Task to carry out – How many lines in the records contain the string "Other", with case counting? Give only the number.
╭──
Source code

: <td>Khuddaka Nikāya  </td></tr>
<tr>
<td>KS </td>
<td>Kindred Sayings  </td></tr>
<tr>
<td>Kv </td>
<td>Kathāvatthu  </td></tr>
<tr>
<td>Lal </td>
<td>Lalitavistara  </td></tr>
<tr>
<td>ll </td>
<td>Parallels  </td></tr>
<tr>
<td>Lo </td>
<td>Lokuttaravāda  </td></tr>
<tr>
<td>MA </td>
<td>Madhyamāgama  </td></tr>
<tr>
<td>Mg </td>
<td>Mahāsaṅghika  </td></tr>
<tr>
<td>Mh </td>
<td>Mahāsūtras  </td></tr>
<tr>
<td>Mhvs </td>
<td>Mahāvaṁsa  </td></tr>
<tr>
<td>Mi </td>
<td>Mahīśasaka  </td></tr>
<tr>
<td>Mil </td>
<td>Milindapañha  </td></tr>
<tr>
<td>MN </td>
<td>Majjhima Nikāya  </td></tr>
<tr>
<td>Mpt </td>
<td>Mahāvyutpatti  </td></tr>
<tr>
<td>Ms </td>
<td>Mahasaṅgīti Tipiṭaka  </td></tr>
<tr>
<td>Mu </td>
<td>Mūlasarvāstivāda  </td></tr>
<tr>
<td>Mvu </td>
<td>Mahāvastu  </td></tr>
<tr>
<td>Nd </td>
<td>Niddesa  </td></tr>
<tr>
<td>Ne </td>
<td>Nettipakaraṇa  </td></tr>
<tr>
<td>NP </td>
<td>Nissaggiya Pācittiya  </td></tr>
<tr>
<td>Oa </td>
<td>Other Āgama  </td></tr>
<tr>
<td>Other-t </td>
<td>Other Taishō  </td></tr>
╰──
Output for this exercise – 3